From c3859a2b584730ed1cb155a6d9bc422592d8d26b Mon Sep 17 00:00:00 2001
From: Benoit Steiner <benoit.steiner.goog@gmail.com>
Date: Mon, 9 May 2016 17:05:53 -0700
Subject: Added the ability to use a scratch buffer in cuda kernels

---
 .../Eigen/CXX11/src/Tensor/TensorDeviceCuda.h      | 31 +++++++++++++++++++---
 1 file changed, 28 insertions(+), 3 deletions(-)

(limited to 'unsupported/Eigen/CXX11/src/Tensor/TensorDeviceCuda.h')

diff --git a/unsupported/Eigen/CXX11/src/Tensor/TensorDeviceCuda.h b/unsupported/Eigen/CXX11/src/Tensor/TensorDeviceCuda.h
index 1d2d162dc..2fa6cad34 100644
--- a/unsupported/Eigen/CXX11/src/Tensor/TensorDeviceCuda.h
+++ b/unsupported/Eigen/CXX11/src/Tensor/TensorDeviceCuda.h
@@ -24,6 +24,9 @@ class StreamInterface {
   // Allocate memory on the actual device where the computation will run
   virtual void* allocate(size_t num_bytes) const = 0;
   virtual void deallocate(void* buffer) const = 0;
+
+  // Return a scratchpad buffer of size 1k
+  virtual void* scratchpad() const = 0;
 };
 
 static cudaDeviceProp* m_deviceProperties;
@@ -62,12 +65,12 @@ static const cudaStream_t default_stream = cudaStreamDefault;
 class CudaStreamDevice : public StreamInterface {
  public:
   // Use the default stream on the current device
-  CudaStreamDevice() : stream_(&default_stream) {
+  CudaStreamDevice() : stream_(&default_stream), scratch_(NULL) {
     cudaGetDevice(&device_);
     initializeDeviceProp();
   }
   // Use the default stream on the specified device
-  CudaStreamDevice(int device) : stream_(&default_stream), device_(device) {
+  CudaStreamDevice(int device) : stream_(&default_stream), device_(device), scratch_(NULL) {
     initializeDeviceProp();
   }
   // Use the specified stream.
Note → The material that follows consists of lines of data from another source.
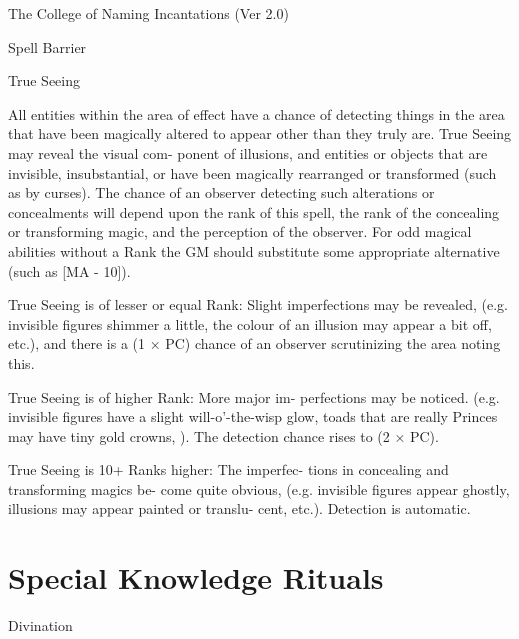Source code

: \begin{Chapter}{The College of Naming Incantations (Ver 2.0)}
\begin{spell}[S-9]{Spell Barrier }
\begin{effects}
\end{effects}
\end{spell}

\begin{spell}[S-10]{True Seeing }

\begin{effects}
All entities within the area of effect have a 
chance  of  detecting  things  in  the  area  that  have 
been  magically  altered  to  appear  other  than  they 
truly  are.  True  Seeing  may  reveal  the  visual  com-
ponent  of  illusions, and  entities  or  objects  that  are 
invisible,  insubstantial,  or  have  been  magically 
rearranged or transformed (such as by curses). The 
chance of an observer detecting such alterations or 
concealments  will  depend  upon  the  rank  of  this 
spell,  the  rank  of  the  concealing  or  transforming 
magic, and the perception of the observer. For odd 
magical  abilities  without  a  Rank  the  GM  should 
substitute  some  appropriate  alternative  (such  as 
[MA - 10]). 

True  Seeing  is  of  lesser  or  equal  Rank:  Slight 
imperfections  may  be  revealed,  (e.g.  invisible 
figures  shimmer  a  little,  the  colour  of  an  illusion 
may appear a bit off, etc.), and there is a (1 × PC) 
chance  of  an  observer  scrutinizing  the  area  noting 
this. 

True  Seeing  is  of  higher  Rank:  More  major  im-
perfections  may  be  noticed.  (e.g.  invisible  figures 
have  a  slight  will-o’-the-wisp  glow,  toads  that  are 
really  Princes  may  have  tiny  gold  crowns,  ).  The 
detection chance rises to (2 × PC). 

True Seeing is 10+ Ranks higher: The imperfec-
tions  in  concealing  and  transforming  magics  be-
come  quite  obvious,  (e.g.  invisible  figures  appear 
ghostly,  illusions  may  appear  painted  or  translu-
cent, etc.). Detection is automatic. 


\end{effects}
\end{spell}

\section{Special Knowledge Rituals}

\begin{ritual}[R-1]{Divination }


\end{ritual}
\end{Chapter}
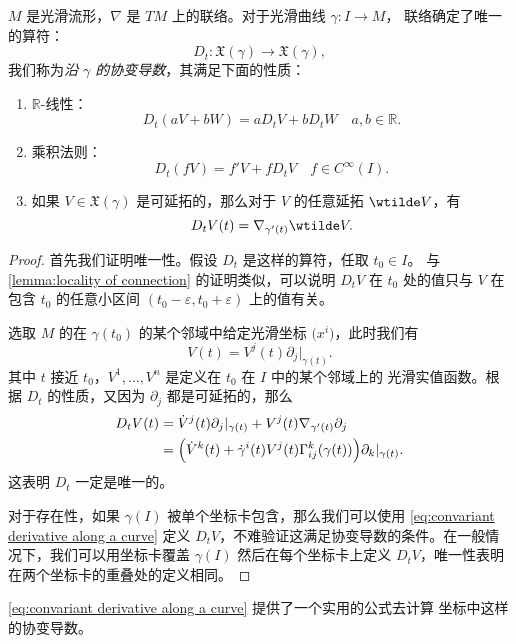 \documentclass[fontset=none]{Notes}
\begin{document}
\begin{theorem}[沿曲线的协变导数]\label{thm:convariant derivative along a curve}
  $M$ 是光滑流形，$\nabla$ 是 $TM$ 上的联络。对于光滑曲线 $\gamma:I\to M$，
  联络确定了唯一的算符：
  \[
    D_t:\mathfrak{X}(\gamma)\to \mathfrak{X}(\gamma),  
  \]
  我们称为\emph{沿 $\gamma$ 的协变导数}，其满足下面的性质：
  \begin{enumerate}
    \item $\mathbb{R}$-线性：
    \[
      D_t(aV+bW)=aD_tV+bD_tW\quad a,b\in \mathbb{R}.  
    \]
    \item 乘积法则：
    \[
      D_t(fV)=f'V+fD_tV\quad f\in C^\infty(I).  
    \]
    \item 如果 $V\in \mathfrak{X}(\gamma)$ 是可延拓的，那么对于 $V$ 的任意延拓 $\wtilde V$，有
    \[
      D_tV(t)=\nabla_{\gamma'(t)}\wtilde V.  
    \]
  \end{enumerate}
\end{theorem}
\begin{proof}
  首先我们证明唯一性。假设 $D_t$ 是这样的算符，任取 $t_0\in I$。
  与 \autoref{lemma:locality of connection} 的证明类似，可以说明 $D_tV$
  在 $t_0$ 处的值只与 $V$ 在包含 $t_0$ 的任意小区间 $(t_0-\varepsilon,t_0+\varepsilon)$
  上的值有关。

  选取 $M$ 的在 $\gamma(t_0)$ 的某个邻域中给定光滑坐标 $\bigl(x^i\bigr)$，此时我们有
  \[
    V(t)=V^j(t)\partial_j|_{\gamma(t)}.  
  \]
  其中 $t$ 接近 $t_0$，$V^1,\dots,V^n$ 是定义在 $t_0$ 在 $I$ 中的某个邻域上的 
  光滑实值函数。根据 $D_t$ 的性质，又因为 $\partial_j$ 都是可延拓的，那么
  \begin{equation}\label{eq:convariant derivative along a curve}
    \begin{aligned}
      D_tV(t)&=\dot V^j(t)\partial_j|_{\gamma(t)}+V^j(t)\nabla_{\gamma'(t)}\partial_j\\
      &=\Bigl(\dot V^k(t)+\dot\gamma^i(t)V^j(t)\Gamma_{ij}^k(\gamma(t))\Bigr)
      \partial_k|_{\gamma(t)}.
    \end{aligned}
  \end{equation}
  这表明 $D_t$ 一定是唯一的。

  对于存在性，如果 $\gamma(I)$ 被单个坐标卡包含，那么我们可以使用 \eqref{eq:convariant derivative along a curve} 
  定义 $D_tV$，不难验证这满足协变导数的条件。在一般情况下，我们可以用坐标卡覆盖 $\gamma(I)$
  然后在每个坐标卡上定义 $D_tV$，唯一性表明在两个坐标卡的重叠处的定义相同。
\end{proof}

\eqref{eq:convariant derivative along a curve} 提供了一个实用的公式去计算
坐标中这样的协变导数。
\end{document}
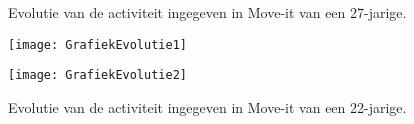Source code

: \begin{figure}[htbp]
    \begin{minipage}[t]{0.48\linewidth} %
        \centering
        \caption[Evolutie van de activiteit van een 27-jarige]{Evolutie van de activiteit ingegeven in Move-it van een 27-jarige.}
        \texttt{[image: GrafiekEvolutie1]}
        \label{fig:evolutie1}
    \end{minipage}
    \hfill
    \begin{minipage}[t]{0.48\linewidth} %
        \centering
        \caption[Evolutie van de activiteit van een 22-jarige]{Evolutie van de activiteit ingegeven in Move-it van een 22-jarige.}
        \texttt{[image: GrafiekEvolutie2]}
        \label{fig:evolutie2}
    \end{minipage}
\end{figure}


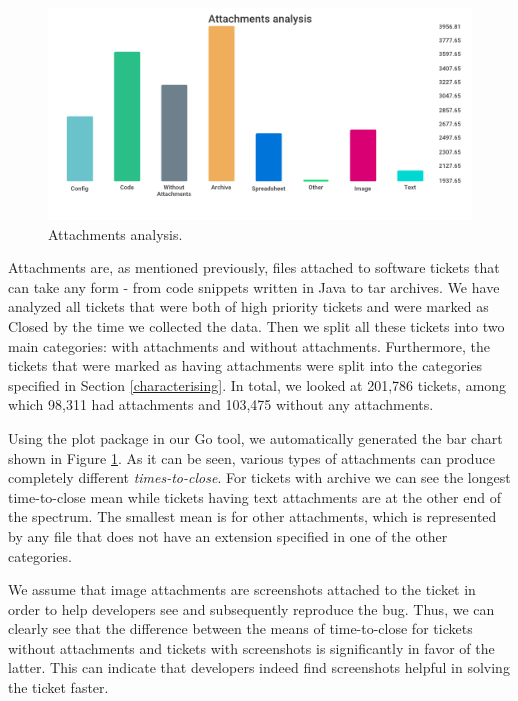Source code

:\documentclass{mpaper}
\begin{document}
\begin{figure}[ht]
  \begin{center}
  \includegraphics[scale=0.23]{images/attachments.png}
  \end{center}
  \caption{\label{attachments}Attachments analysis.}
\end{figure}

Attachments are, as mentioned previously, files attached to software tickets that can take any form - from code 
snippets written in Java to tar archives. We have analyzed all tickets that were both of high priority tickets and
were marked as Closed by the time we collected the data. Then we split all these tickets into two main categories: 
with attachments and without attachments. Furthermore, the tickets that were marked as having attachments were split 
into the categories specified in Section \ref{characterising}. In total, we looked at 201,786 tickets, among which 
98,311 had attachments and 103,475 without any attachments.

Using the plot package in our Go tool, we automatically generated the bar chart shown in Figure \ref{attachments}. 
As it can be seen, various types of attachments can produce completely different \emph{times-to-close}. For 
tickets with archive we can see the longest time-to-close mean while tickets having text attachments are at 
the other end of the spectrum. The smallest mean is for other attachments, which is represented by any file 
that does not have an extension specified in one of the other categories. 

We assume that image attachments are screenshots attached to the ticket in order to help developers see and 
subsequently reproduce the bug. Thus, we can clearly see that the difference between the means of time-to-close 
for tickets without attachments and tickets with screenshots is significantly in favor of the latter. This can 
indicate that developers indeed find screenshots helpful in solving the ticket faster.
\end{document}
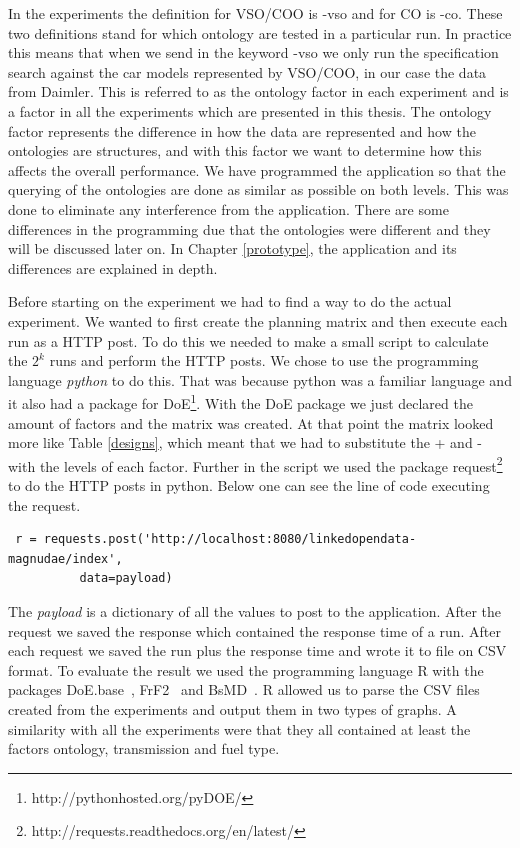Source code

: \documentclass{llncs}
\begin{document}
In the experiments the definition for VSO/COO is \textsf{-vso} and for
CO is \textsf{-co}.  These two definitions stand for which ontology
are tested in a particular run. In practice this means that when we
send in the keyword \textsf{-vso} we only run the specification search
against the car models represented by VSO/COO, in our case the data
from Daimler. This is referred to as the ontology factor in each
experiment and is a factor in all the experiments which are presented
in this thesis. The ontology factor represents the difference in how
the data are represented and how the ontologies are structures, and
with this factor we want to determine how this affects the overall
performance.  We have programmed the application so that the querying
of the ontologies are done as similar as possible on both levels. This
was done to eliminate any interference from the application. There are
some differences in the programming due that the ontologies were
different and they will be discussed later on.  In Chapter
\ref{prototype}, the application and its differences are explained in
depth.

Before starting on the experiment we had to find a way to do the
actual experiment. We wanted to first create the planning matrix and
then execute each run as a HTTP post. To do this we needed to make a
small script to calculate the $2^k$ runs and perform the HTTP
posts. We chose to use the programming language \emph{python} to do
this. That was because python was a familiar language and it also had
a package for DoE\footnote{http://pythonhosted.org/pyDOE/}. With the
DoE package we just declared the amount of factors and the matrix was
created. At that point the matrix looked more like Table
\ref{designs}, which meant that we had to substitute the + and - with
the levels of each factor.  Further in the script we used the package
\textsf{request}\footnote{http://requests.readthedocs.org/en/latest/}
to do the HTTP posts in python. Below one can see the line of code
executing the request.

\scriptsize\begin{lstlisting}
 r = requests.post('http://localhost:8080/linkedopendata-magnudae/index', 
		  data=payload)
\end{lstlisting}
\normalsize

The \emph{payload} is a dictionary of all the values to post to the
application.  After the request we saved the response which contained
the response time of a run. After each request we saved the run plus
the response time and wrote it to file on CSV format. To evaluate the
result we used the programming language R with the packages
\textsf{DoE.base}~\cite{DoEBase}, \textsf{FrF2}~\cite{FrF2} and
\textsf{BsMD}~\cite{BsMD}. R allowed us to parse the CSV files created
from the experiments and output them in two types of graphs.  A
similarity with all the experiments were that they all contained at
least the factors ontology, transmission and fuel type.
\end{document}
Note that it's the
@@ -75,7 +78,7 @@ class CudaStreamDevice : public StreamInterface {
   // the specified device. If no device is specified the code
   // assumes that the stream is associated to the current gpu device.
   CudaStreamDevice(const cudaStream_t* stream, int device = -1)
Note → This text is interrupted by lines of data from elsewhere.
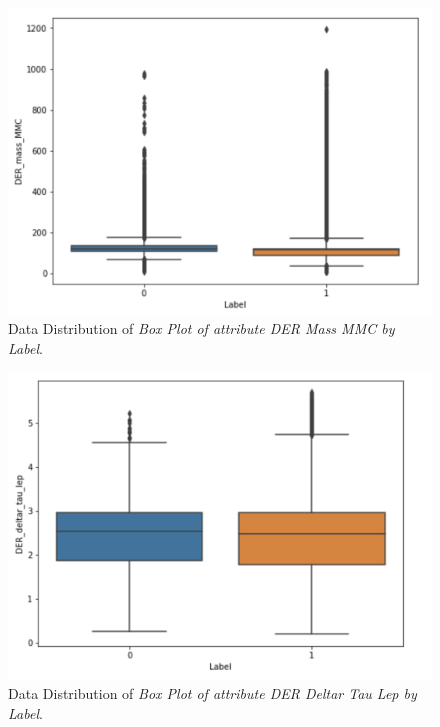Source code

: \documentclass[conference]{IEEEtran}
\begin{document}
\begin{figure}[htbp]
\centerline{\includegraphics[width=\linewidth]{img4.png}}
\caption{Data Distribution of \textit{Box Plot of attribute \textit{DER Mass MMC} by \textit{Label}}.}
\label{fig}
\end{figure}


\begin{figure}[htbp]
\centerline{\includegraphics[width=\linewidth]{img5.png}}
\caption{Data Distribution of \textit{Box Plot of attribute \textit{DER Deltar Tau Lep} by \textit{Label}}.}
\label{fig}
\end{figure}
\end{document}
-      : stream_(stream), device_(device) {
+      : stream_(stream), device_(device), scratch_(NULL) {
     if (device < 0) {
       cudaGetDevice(&device_);
     } else {
@@ -89,6 +92,12 @@ class CudaStreamDevice : public StreamInterface {
     initializeDeviceProp();
   }
 
+  virtual ~CudaStreamDevice() {
+    if (scratch_) {
+      deallocate(scratch_);
+    }
+  }
+
   const cudaStream_t& stream() const { return *stream_; }
   const cudaDeviceProp& deviceProperties() const {
     return m_deviceProperties[device_];
@@ -112,9 +121,17 @@ class CudaStreamDevice : public StreamInterface {
     assert(err == cudaSuccess);
   }
 
+  virtual void* scratchpad() const {
+    if (scratch_ == NULL) {
+      scratch_ = allocate(1024);
+    }
+    return scratch_;
+  }
+
  private:
   const cudaStream_t* stream_;
   int device_;
+  mutable void* scratch_;
 };
 
 struct GpuDevice {
@@ -143,10 +160,18 @@ struct GpuDevice {
   EIGEN_DEVICE_FUNC EIGEN_STRONG_INLINE void deallocate(void* buffer) const {
 #ifndef __CUDA_ARCH__
     stream_->deallocate(buffer);
+#else
+    eigen_assert(false && "The default device should be used instead to generate kernel code");
+#endif
+  }
 
+  EIGEN_DEVICE_FUNC EIGEN_STRONG_INLINE void* scratchpad() const {
+#ifndef __CUDA_ARCH__
+    return stream_->scratchpad();
 #else
     eigen_assert(false && "The default device should be used instead to generate kernel code");
 #endif
+    return NULL;
   }
 
   EIGEN_DEVICE_FUNC EIGEN_STRONG_INLINE void memcpy(void* dst, const void* src, size_t n) const {
-- 
cgit v1.2.3